━━━ EXTRACTED RECORDS

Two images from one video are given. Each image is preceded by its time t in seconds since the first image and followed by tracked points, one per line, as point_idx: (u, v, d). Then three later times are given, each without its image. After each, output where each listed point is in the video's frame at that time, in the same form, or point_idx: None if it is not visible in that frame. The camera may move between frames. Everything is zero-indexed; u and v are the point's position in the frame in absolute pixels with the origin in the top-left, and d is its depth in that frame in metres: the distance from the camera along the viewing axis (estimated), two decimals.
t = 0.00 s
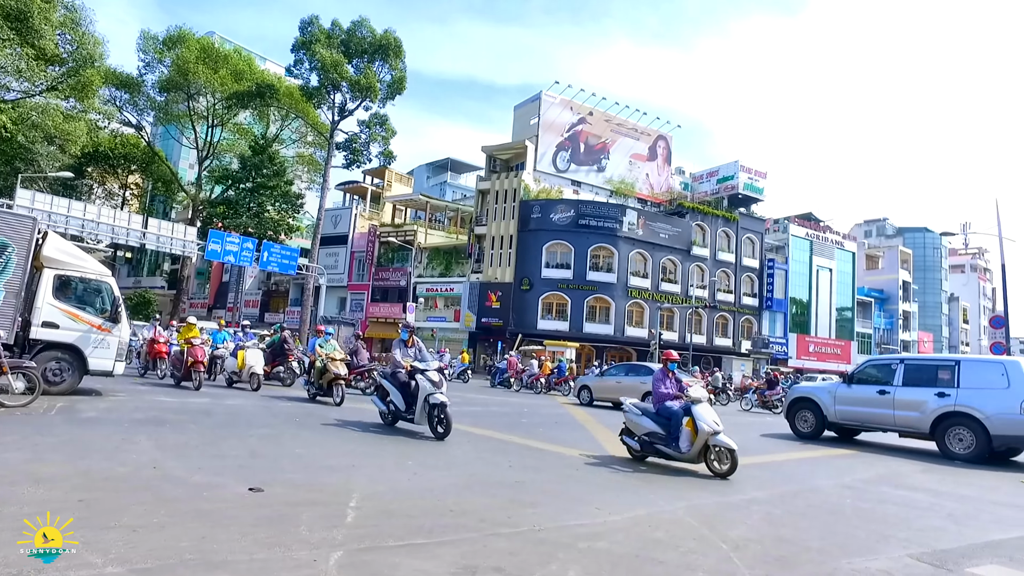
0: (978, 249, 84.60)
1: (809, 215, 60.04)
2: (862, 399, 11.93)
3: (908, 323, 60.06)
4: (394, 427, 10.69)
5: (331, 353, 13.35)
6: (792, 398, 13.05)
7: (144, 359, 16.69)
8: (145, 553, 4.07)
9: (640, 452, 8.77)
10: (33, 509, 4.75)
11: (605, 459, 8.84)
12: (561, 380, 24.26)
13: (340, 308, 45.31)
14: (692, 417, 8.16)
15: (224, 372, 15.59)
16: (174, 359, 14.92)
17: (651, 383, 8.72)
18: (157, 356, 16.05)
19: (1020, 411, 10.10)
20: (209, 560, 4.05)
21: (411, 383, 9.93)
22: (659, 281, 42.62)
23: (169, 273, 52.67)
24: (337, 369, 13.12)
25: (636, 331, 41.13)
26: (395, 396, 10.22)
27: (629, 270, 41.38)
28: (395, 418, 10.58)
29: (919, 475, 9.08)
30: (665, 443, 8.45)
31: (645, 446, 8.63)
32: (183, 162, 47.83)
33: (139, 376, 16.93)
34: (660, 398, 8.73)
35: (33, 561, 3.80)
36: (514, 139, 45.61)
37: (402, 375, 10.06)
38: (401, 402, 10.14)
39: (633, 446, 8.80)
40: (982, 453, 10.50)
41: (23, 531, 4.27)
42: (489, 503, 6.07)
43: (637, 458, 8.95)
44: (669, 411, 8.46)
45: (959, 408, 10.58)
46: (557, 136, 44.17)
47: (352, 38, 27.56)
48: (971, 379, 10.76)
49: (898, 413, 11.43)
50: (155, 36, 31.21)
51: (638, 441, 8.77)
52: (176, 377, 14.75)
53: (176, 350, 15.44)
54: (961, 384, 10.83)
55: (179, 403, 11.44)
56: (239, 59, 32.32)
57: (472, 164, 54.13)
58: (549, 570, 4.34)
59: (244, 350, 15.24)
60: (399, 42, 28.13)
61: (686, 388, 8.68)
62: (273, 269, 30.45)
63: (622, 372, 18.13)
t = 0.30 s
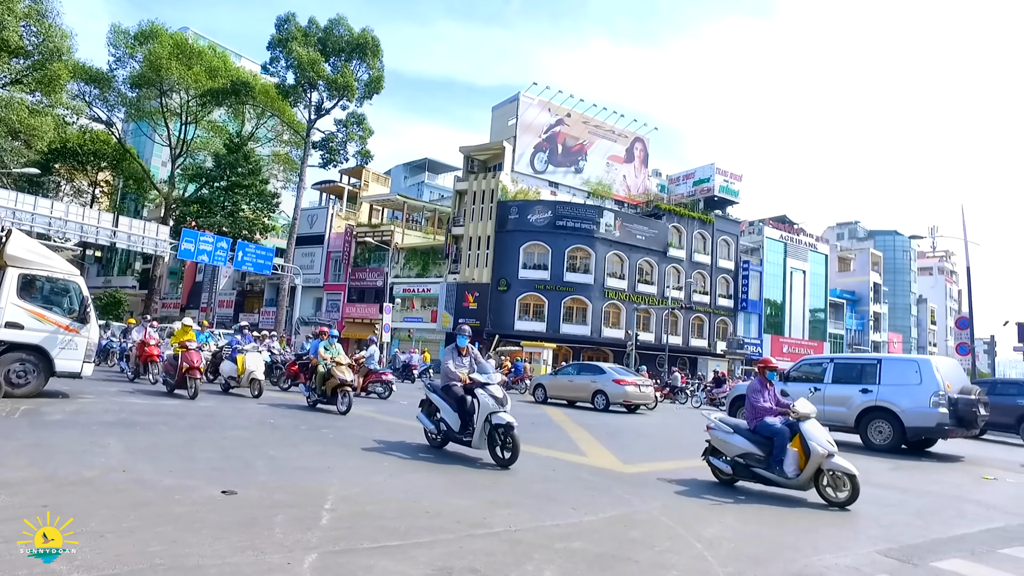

━━━━━━

- [WORK TASK]: From the first line of the entries down to the line with "21: (411, 383, 9.93)", print each line exactly; omit any picture.

- [RESPONSE TO THIS TASK]:
Two images from one video are given. Each image is preceded by its time t in seconds since the first image and followed by tracked points, one per line, as point_idx: (u, v, d). Then three later times are given, each without its image. After each, output where each listed point is in the video's frame at that time, in the same form, or point_idx: None if it is not visible in that frame. The camera may move between frames. Everything is zero-indexed; u and v are the point's position in the frame in absolute pixels with the origin in the top-left, and d is its depth in that frame in metres: the distance from the camera along the viewing axis (estimated), two decimals.
t = 0.00 s
0: (978, 249, 84.60)
1: (809, 215, 60.04)
2: (862, 399, 11.93)
3: (908, 323, 60.06)
4: (394, 427, 10.69)
5: (331, 353, 13.35)
6: (792, 398, 13.05)
7: (144, 359, 16.69)
8: (145, 553, 4.07)
9: (640, 452, 8.77)
10: (33, 509, 4.75)
11: (605, 459, 8.84)
12: (561, 380, 24.26)
13: (340, 308, 45.31)
14: (692, 417, 8.16)
15: (224, 372, 15.59)
16: (174, 359, 14.92)
17: (651, 383, 8.72)
18: (157, 356, 16.05)
19: (1020, 411, 10.10)
20: (209, 560, 4.05)
21: (411, 383, 9.93)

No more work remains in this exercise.